Music Genres

I’ve always had a bit of a problem separating things like music by genres. In a recent piece I wrote, I made the statement, “I tend to think of all worthwhile American music as being a type of blues.”* I knew when I typed it that the statement would bother some people. People have a way of strongly identifying with the art that they enjoy. Saying that I’m a Blues** fan, you’re a Country fan, and she’s a Hip-hop fan isn’t just describing what type of music we enjoy. It’s making a statement about who we are as people and that bugs me.

When I was young, I never even thought about genres. Growing up, I regularly heard my dad’s music, Chuck Berry, Little Richard, The Stones, etc., and my mom’s music, Simon & Garfunkle, The Beatles, Show tunes, Itzhak Perlman, etc. I heard Def Leppard and Run DMC from my older brother. And I heard Michael Jackson, Van Halen and Madonna on the radio. When I started playing an instrument, my parents got me Horn music like Beethoven, Brahms and Mozart. And with all of that, it never occurred to me that any of it was separable. It was all just music. I knew that Strauss’ horn concerti sounded different than Herman’s Hermits Greatest Hits, but not in any classifiable way. They were just different songs.

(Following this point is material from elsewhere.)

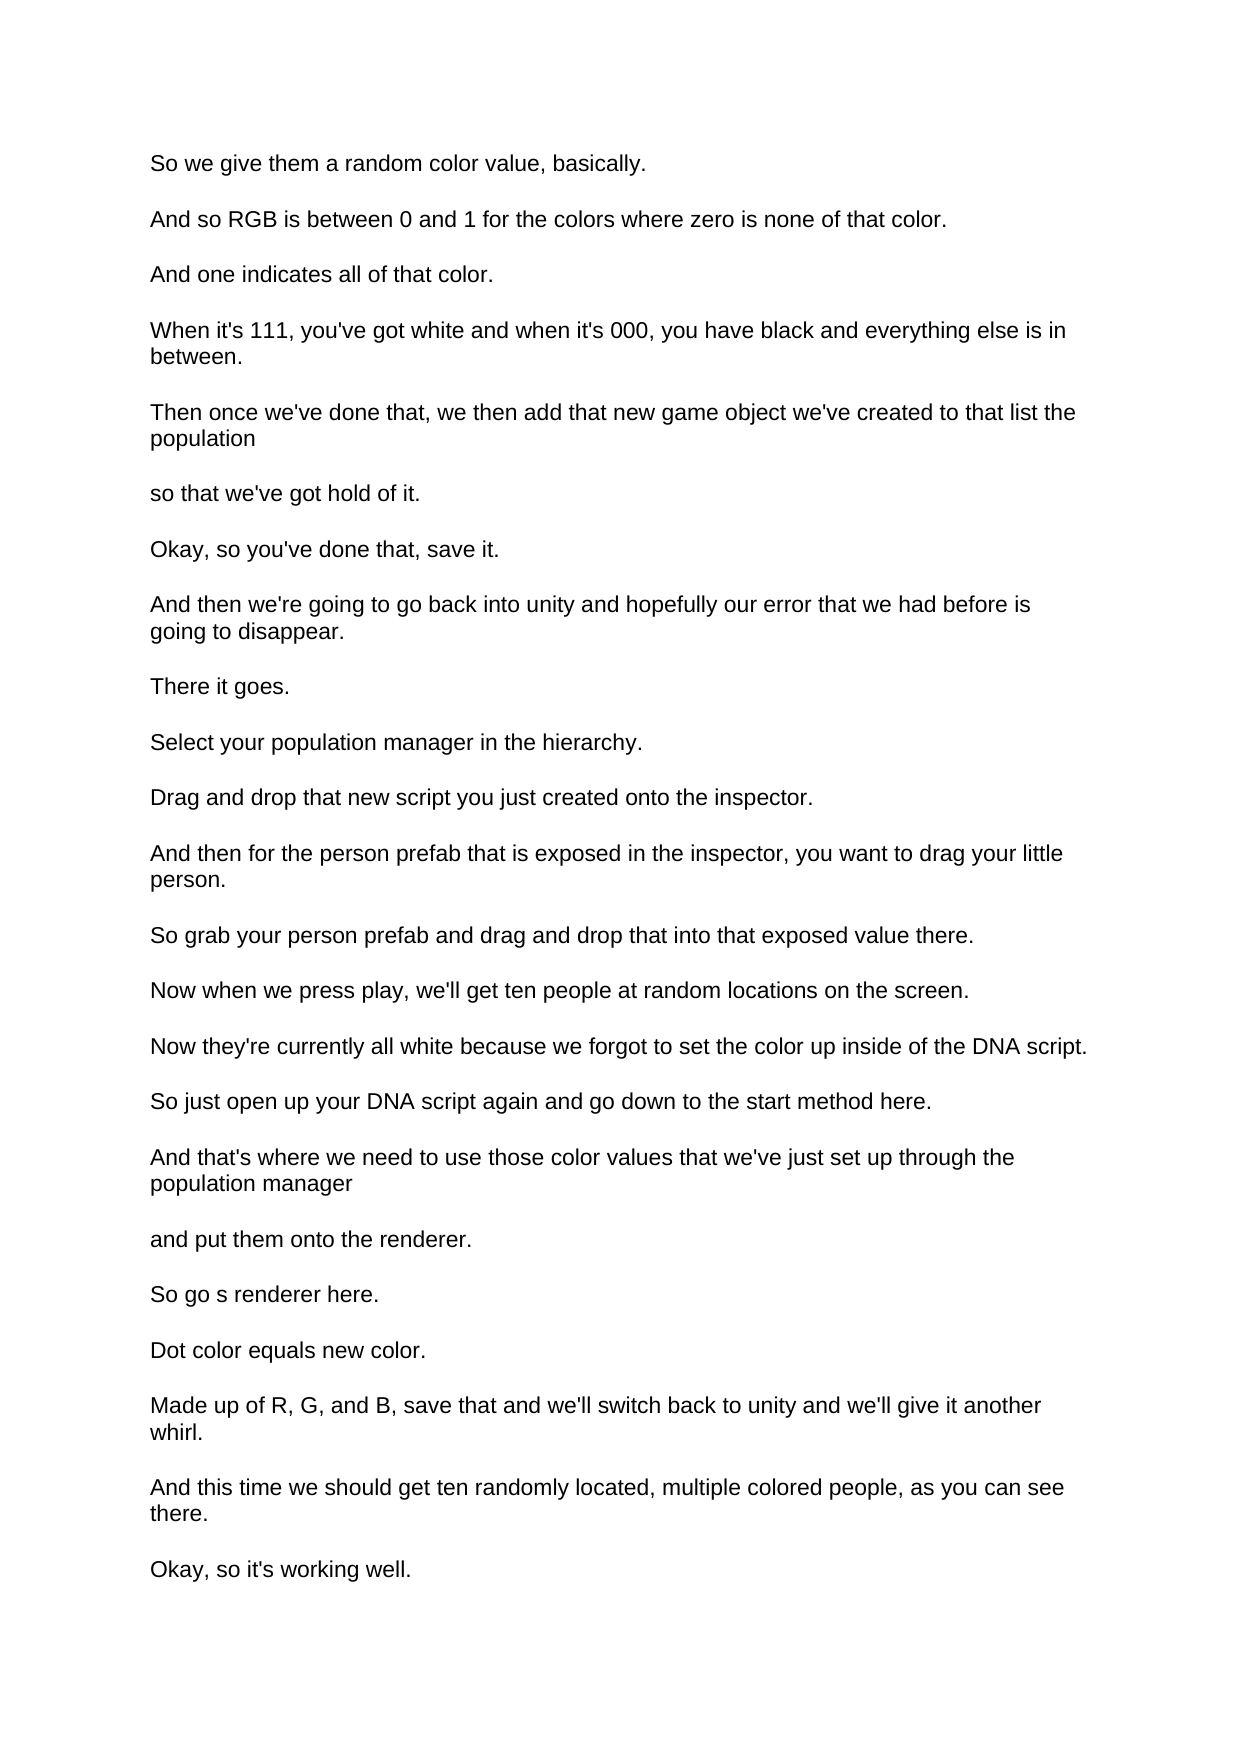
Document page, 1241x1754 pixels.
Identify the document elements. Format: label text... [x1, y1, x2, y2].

I’ve never managed to get over the feeling that music is just one big, inseparable thing. Unfortunately, I’ve had to learn to talk about genres in order to have conversations with other people. It started with Classical (Not that Classical is a good descriptor at all, but it is the most common word for everything from Bach to Ligeti). As I played and studied it, I was forced to wall it off into its own thing. Of course, there is no one sound or structure that all Classical music has in common. Nor is there anything that is exclusive to Classical music. Classical just became music that I might play on my horn.

Jazz was the next separate genre for me, and it was kind of the opposite of Classical. I was in pretty much every ensemble I could be in as a student, but they wouldn’t let me in the Jazz band. Apparently, the horn isn’t a Jazz instrument (I’m glad no one ever told Julius Watkins or Tom Varner that). So, Jazz became the music that I don’t play on my horn. I know that seems like an odd way of defining a genre. Most people would probably say that Jazz is music that is improvisational and swings. Except when it doesn’t swing or isn’t improvised. All I know is I resisted Jazz for the longest time because they wouldn’t let me play it, which is sad because I love it now. Whatever it is.

Things stayed this way for a long time. There were essentially three genres: stuff I played, stuff I didn’t play and everything else. It wasn’t until I started working in a record store that I had to learn everything else. If a customer wanted something, I had to know which section of the store to look in. I learned that Blues meant the artists that were shelved over near the office. And Gospel/Religious meant the artists next to that, then Country next to that. Pop/rock was on the back wall, R&B was near Rap/Hip-Hop and Reggae/World Music. Then we round that out with Jazz, Classical, Folk, New Age and Easy Listening.

I learned it for the job, but I never found the labels at all satisfactory. There’s the blatant racism in keeping all of the black artists separate from the white artists. But aside from that, genre labels just don’t give worthwhile information. If I tell you that Bessie Smith and Buddy Guy are both blues artists and Louis Armstrong and Jimmy Smith are both jazz artists, I’d be correct. But that’s hugely misleading because Bessie Smith and Louis Armstrong sound a lot more alike than Bessie Smith and Buddy Guy, and Jimmy Smith and Buddy Guy sound a lot more alike than Jimmy Smith and Louis Armstrong. If the genres won’t tell me what the music actually sounds like, what’s the point?

As far as I can tell, the point, as I hinted at in the beginning, is to allow people to separate themselves based on their preferred music genres. Genres seem to create little musical bubbles that people can stay in. It’s like the social media echo chamber except it predates social media and it makes me uncomfortable. It’s very claustrophobic. When I listen to music, I want to stretch my ears. I can’t do that in a bubble, no matter how big that bubble is.

So, even though I’ve had to learn all the genre labels for various reasons, I still don’t really hear them. As far as I’m concerned, there are only two types of music, good music and boring music. Any other labels just get in the way of my enjoyment.

 

 


*I know that I’m currently cataloging my record collection and splitting things by genre. The site I am using forces me to use genre labels, it won’t allow an entry without one, so it’s just the easiest way to do it. I may not like it, but sometimes I have to go with other people’s structures.

**Blues is a bit confusing because the word can be used as a genre label, which is what I’m talking about here, but it can also refer to a musical form. That form can be found across genres, from Classical to Jazz to Folk to Country and pretty much any other genre you can think of.